Sir James Mackenzie was undoubtedly the key figure in shaping British cardiology. Born at Pictstonhill Farm on the outskirts of Scone, he trained in medicine at Edinburgh University and became a general practitioner in the industrial mill town of Burnley in Lancashire. Recognising at an early stage the lack of understanding of the basis and prognostic significance of symptoms and signs that he came across in his everyday work, he set out to investigate these through prolonged and careful clinical observation of large numbers of patients and repeated analysis of their records.
His main interests were cardiovascular disease in general and cardiac failure in pregnant women in particular. To aid him in the analysis of heart beat irregularities he made pulsation recordings. Initially done with a modified Dudgeon sphygmograph that allowed him to record on smoked paper venous and arterial pulsations simultaneously, this was followed later by his own invention, the multi-channel ink-writing polygraph.
In 1902, after 28 years of single-handed painstaking observations and recordings, Mackenzie published the results in The Study of the Pulse. This book was pivotal in the development of cardiology and by this time he had undoubtedly become the world clinical authority on the heart.
Because Mackenzie had not at that time received the acclaim in his own country that was being afforded to him from overseas, he moved to London in 1907 in order to expound more fully the radical views that he held.

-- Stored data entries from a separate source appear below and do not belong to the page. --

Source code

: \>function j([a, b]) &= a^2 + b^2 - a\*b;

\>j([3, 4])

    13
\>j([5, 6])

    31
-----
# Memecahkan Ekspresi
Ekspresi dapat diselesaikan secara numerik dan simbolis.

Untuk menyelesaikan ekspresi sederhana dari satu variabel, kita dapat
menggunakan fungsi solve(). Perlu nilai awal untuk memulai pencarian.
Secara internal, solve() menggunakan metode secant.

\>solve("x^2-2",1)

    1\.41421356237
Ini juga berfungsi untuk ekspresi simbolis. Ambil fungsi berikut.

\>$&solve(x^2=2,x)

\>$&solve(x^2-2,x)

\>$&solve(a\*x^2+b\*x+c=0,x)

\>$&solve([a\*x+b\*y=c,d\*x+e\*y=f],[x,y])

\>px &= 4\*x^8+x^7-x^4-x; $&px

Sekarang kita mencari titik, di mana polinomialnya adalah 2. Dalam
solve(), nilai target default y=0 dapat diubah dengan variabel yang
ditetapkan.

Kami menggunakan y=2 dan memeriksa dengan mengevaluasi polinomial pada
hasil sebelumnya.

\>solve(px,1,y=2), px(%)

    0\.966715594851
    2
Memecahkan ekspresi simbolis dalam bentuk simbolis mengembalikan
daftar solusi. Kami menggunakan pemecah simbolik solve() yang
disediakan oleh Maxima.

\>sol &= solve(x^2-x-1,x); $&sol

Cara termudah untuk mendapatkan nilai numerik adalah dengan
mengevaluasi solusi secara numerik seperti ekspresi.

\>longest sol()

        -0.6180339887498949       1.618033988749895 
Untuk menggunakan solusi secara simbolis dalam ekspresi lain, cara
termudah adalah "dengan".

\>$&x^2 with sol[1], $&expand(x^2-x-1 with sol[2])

He published his definitive work The Heart the following year, and in 1913 was appointed Physician in Charge of the first cardiac department in the UK at the London Hospital. Here he gathered together and inspired men such as Thomas Lewis and John Parkinson, both of whom were later knighted.
Mackenzie's other achievements included the bringing of objectivity and measurement to the understanding of cardiac irregularities, in particular showing the harmless nature of extrasystoles and sinus arrhythmia, and rationalising digitalis therapy. He is perhaps best known for his recording of the disappearance of the 'a' wave of atrial contraction from the jugular pulse and the pre-systolic murmur of mitral stenosis with the onset of what he recognised as 'atrial paralysis', later to be identified as atrial fibrillation.
In response to a desperate plea from the War Office, Mackenzie and Lewis set up a study at Mount Vernon Hospital in Hampstead on the so-called 'soldiers' heart', where assessment concentrated on functional efficiency of the heart rather than the presence of supposed or dubious anatomical lesions. This led to re-definition of the disorder as 'effort syndrome' and allowed thousands of men to be declared fit for active service.
Mackenzie had suffered from cardiac pain since 1908 - he was 'case 28' in his own book Angina Pectoris, published in 1923. He died shortly after developing severe cardiac pain whilst at a Burns supper in London. In accordance with his wishes, his heart was removed by his loyal assistant John Parkinson and sent to David Waterston, Professor of Anatomy at St Andrews, who with the help of D F Cappell, Professor of Pathology in Dundee, wrote up the pathological description in the British Heart Journal.